After college came marriage to a man connected with the family of a well known rajah. The husband was not only the holder of a University degree similar to her own, but a zealous social reformer, eloquent in his advocacy of women's freedom. Life promised well for Rukkubai. A year or two later a friend visited her behind the purdah (veil), with the doors of the world shut in her face. The zeal of the reforming husband could not stand against the petty persecutions of the older women of the family. "I wish," said Rukkubai, "that I had never known freedom. Now I have known--and lost."

Yet not all reformers are such. There are an increasing number whose deeds keep pace with their words. Such may be found among the members of The Servants of India Society, who spend part of the year in social studies; the remainder in carrying to ignorant people the message they have learned.

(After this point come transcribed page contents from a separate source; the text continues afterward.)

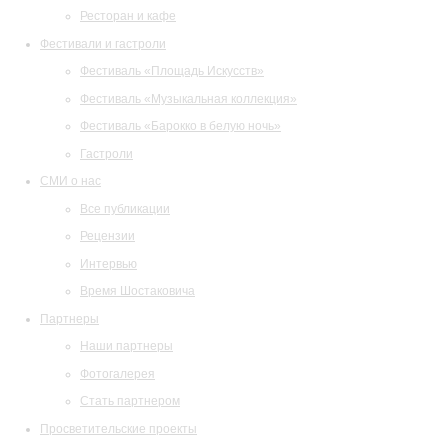
Ресторан и кафе
Фестивали и гастроли
Фестиваль «Площадь Искусств»
Фестиваль «Музыкальная коллекция»
Фестиваль «Барокко в белую ночь»
Гастроли
СМИ о нас
Все публикации
Рецензии
Интервью
Время Шостаковича
Партнеры
Наши партнеры
Фотогалерея
Стать партнером
Просветительские проекты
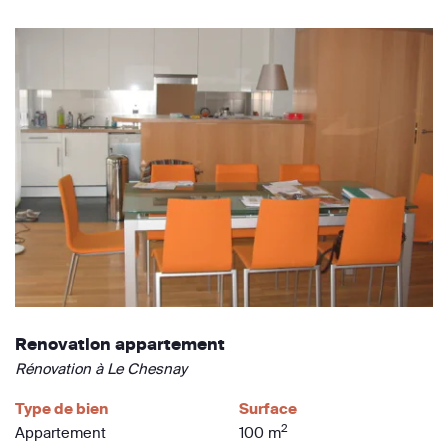
Renovation appartement
Rénovation à Le Chesnay
Type de bien
Surface
2
Appartement
100 m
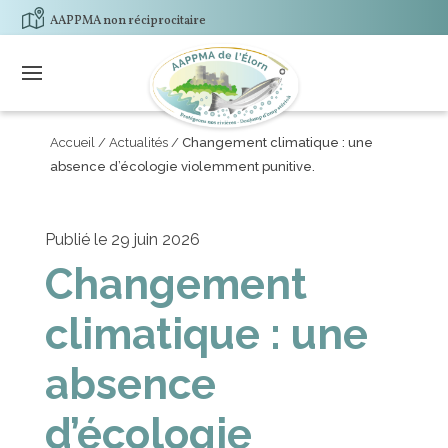
AAPPMA non réciprocitaire
Accueil
/
Actualités
/
Changement climatique : une
absence d’écologie violemment punitive.
Publié le 29 juin 2026
Changement
climatique : une
absence
d’écologie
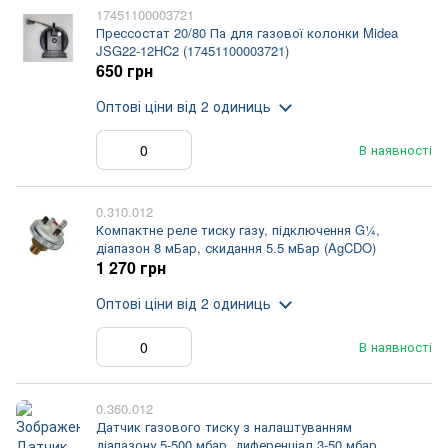
17451100003721
Прессостат 20/80 Па для газової колонки Midea
JSG22-12HC2 (17451100003721)
650 грн
Оптові ціни
від 2 одиниць
В наявності
0.310.012
Компактне реле тиску газу, підключення G¼,
діапазон 8 мБар, скидання 5.5 мБар (AgCDO)
1 270 грн
Оптові ціни
від 2 одиниць
В наявності
0.360.012
Датчик газового тиску з налаштуванням
діапазону 5-500 мбар, диференціал 3-50 мбар,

Such is the heritage of the Hindu woman of ancient freedom; centuries when traditions of repression have gripped with ever-tightening hold; to-day a new ferment in the blood, a new striving toward purposes half realized.

Of to-morrow, who can say? The future is hidden, but the chapters that follow may perhaps serve to bring us into touch with a few of the many forces that are helping to shape the day that shall be.


[Footnote 1: History of India, E.W. Thompson. Christian Literature Society, London and Madras, pp. 11-12.]

[Footnote 2: Outline of History, H.G. Wells. Vol. I, pp. 146-8.]

[Footnote 3: Outline of History, H.G. Wells, Vol. I, pp. 196-199.]

[Footnote 4: Outline of History, H.G. Wells, Vol. I, pp. 189-190.]

[Footnote 5: Ancient Times, Breasted, pp. 658-9.]

[Footnote 6: Code of Manu, Book 9, quoted Lux Christi, Mason, p. 14.]

[Footnote 7: India through the Ages, Florence Annie Steele, Routledge, pp. 95-104, 116-18.]